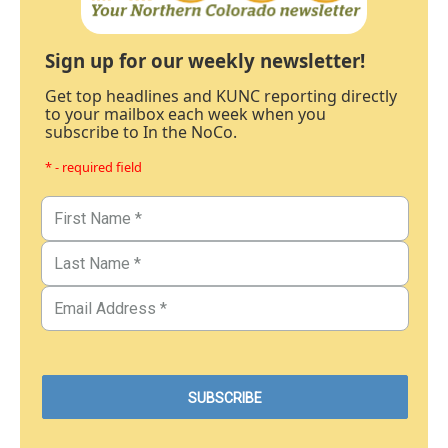
Sign up for our weekly newsletter!
Get top headlines and KUNC reporting directly
to your mailbox each week when you
subscribe to In the NoCo.
* - required field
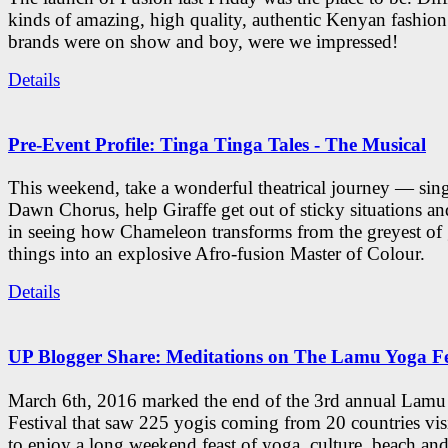
kinds of amazing, high quality, authentic Kenyan fashion
brands were on show and boy, were we impressed!
Details
Pre-Event Profile: Tinga Tinga Tales - The Musical
This weekend, take a wonderful theatrical journey — sing
Dawn Chorus, help Giraffe get out of sticky situations an
in seeing how Chameleon transforms from the greyest of
things into an explosive Afro-fusion Master of Colour.
Details
UP Blogger Share: Meditations on The Lamu Yoga Fe
March 6th, 2016 marked the end of the 3rd annual Lam
Festival that saw 225 yogis coming from 20 countries vi
to enjoy a long weekend feast of yoga, culture, beach and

----------------------------------------

TASK GOAL.
Copy down the material from its start through the line containing "- required field", and leave the pictures out of your answer.

REPLY TO THE TASK.
Sign up for our weekly newsletter!
Get top headlines and KUNC reporting directly
to your mailbox each week when you
subscribe to In the NoCo.
* - required field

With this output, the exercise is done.